Irrimediabile? O sarà proprio questo contrasto il rimedio? Il nostro tomista si compiace di rispondere di sì. Dal contrasto delle "verità" relative ed opposte nascerebbe per via di superamento una sintesi, e dal contrasto universale delle tesi e delle antitesi, generando sempre sintesi che attraverso nuovi contrasti con formulazioni antitetiche darebbero nuove sintesi, si originerebbe un grandioso processo di distillazione universale delle "verità" e della "verità".

Ben inteso, al contrario del procedere "antipatico" e "discriminatorio" del tomismo medioevale, in questa distillazione nulla verrebbe condannato e nulla sarebbe escluso. Tutto sarebbe fraternamente e amorosamente assunto nella produzione delle sintesi successive.
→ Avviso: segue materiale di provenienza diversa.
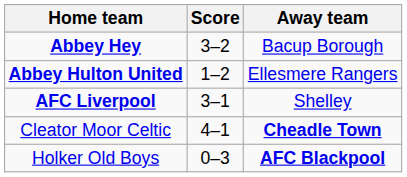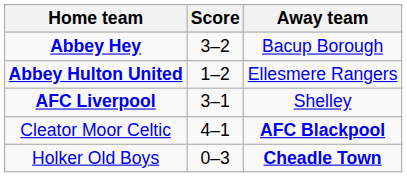Cleator Moor Celtic | Away team: Cheadle Town -> AFC Blackpool
Holker Old Boys | Away team: AFC Blackpool -> Cheadle Town
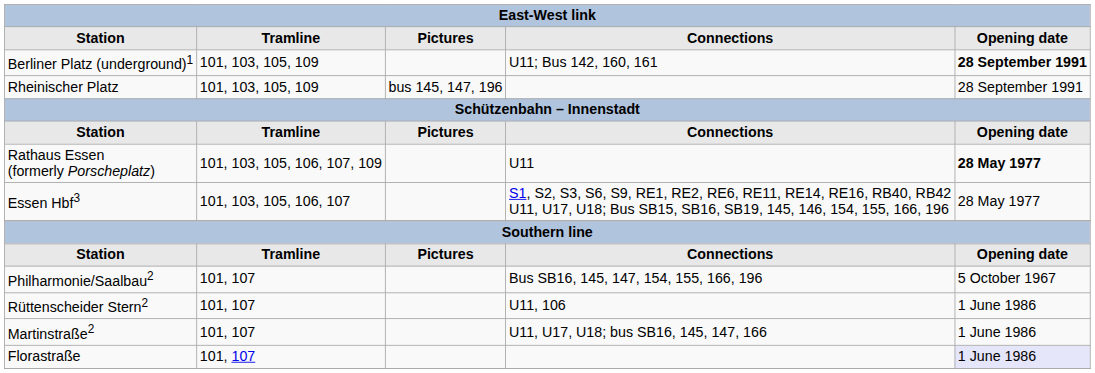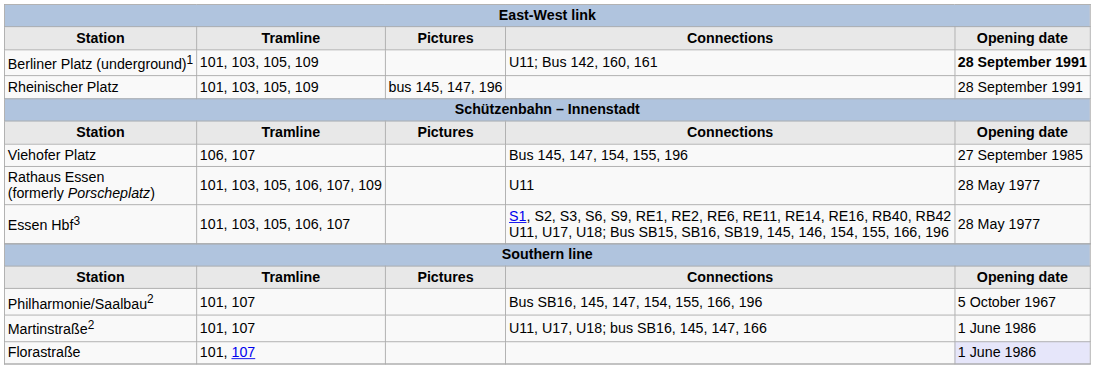+ row: Viehofer Platz | 106, 107 | Bus 145, 147, 154, 155, 196 | 27 September 1985
Rathaus Essen (formerly Porscheplatz) | Opening date: bold -> normal
- row: Rüttenscheider Stern2 | 101, 107 | U11, 106 | 1 June 1986
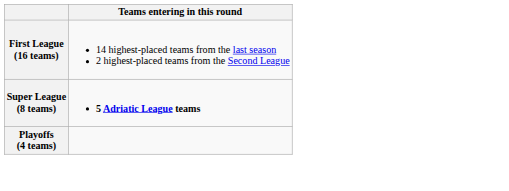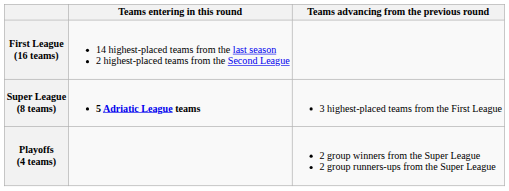+ column: Teams advancing from the previous round | 3 highest-placed teams from the First League | 2 group winners from the Super League 2 group runners-ups from the Super League
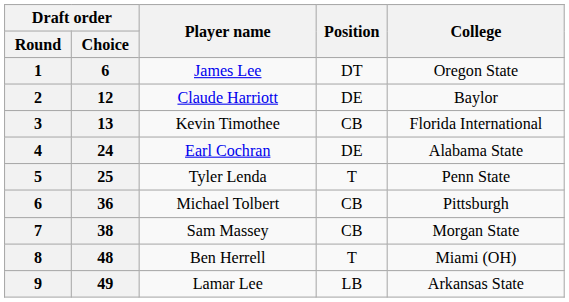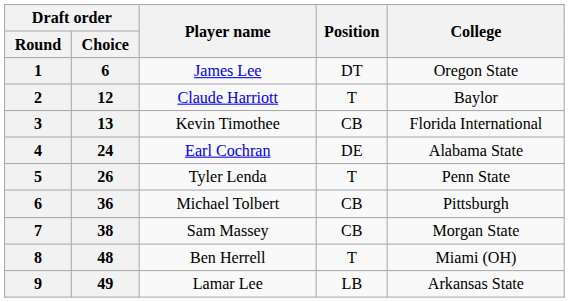Claude Harriott | Position: DE -> T
Tyler Lenda | Draft order / Choice: 25 -> 26
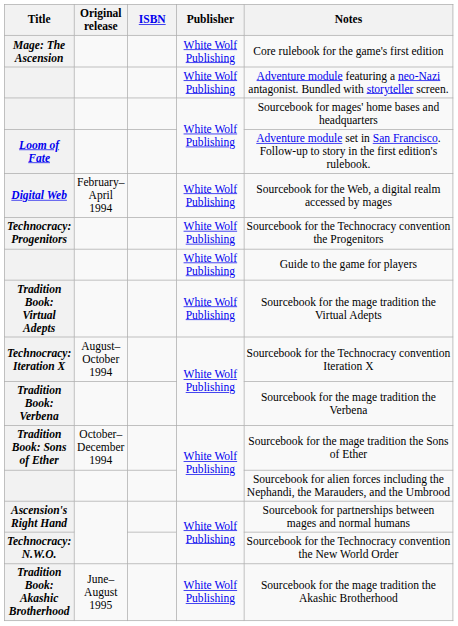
Lo stesso tomismo, il nostro tomista irenico lo vede ora come una delle formulazioni della "verità" che contribuisce con profumati incensi dottrinali a questo processo di composizione ideologica universale.

Egli immaginerà forse di essere ancora tomista. Forse ancora si impegna a mutilare l'opera di San Tommaso, strappando da essa, con violento arbìtrio, i frammenti che gli servano per presentare al secolo XX un "new look" dell'Aquinate, che è il Dottore Comune visto a rovescio.

In realtà, non è difficile notare che, sotto il fascino del mito irenico e volando sulle ali della parola-talismano, il nostro tomista si è trasformato in un perfetto hegeliano, rivestito di una leggera tinta tomista.

Quale sorpresa avrebbe avuto al principio del processo se avesse potuto immaginare che alla conclusione di un'evoluzione inavvertita, guidato dalla parola-talismano "dialogo", come da una stella del male, sarebbe pervenuto all'hegelismo! A quest'hegelismo che prima ripudiava come contrario a tutto quanto riconosceva in filosofia come vero!

Se considereremo complessivamente gli elementi principali di quanto è stato esposto in questo lavoro, emergerà chiaramente e facilmente la conclusione: il comunismo è il grande beneficiario del trasbordo ideologico inavvertito e dell'uso delle parole-talismano, specialmente della parola-talismano "dialogo".

Similmente risulterà evidente che questa immensa manovra comunista è suscettibile di esser resa innocua a mezzo del semplice fatto che qualcuno la riveli agli occhi dell'opinione pubblica.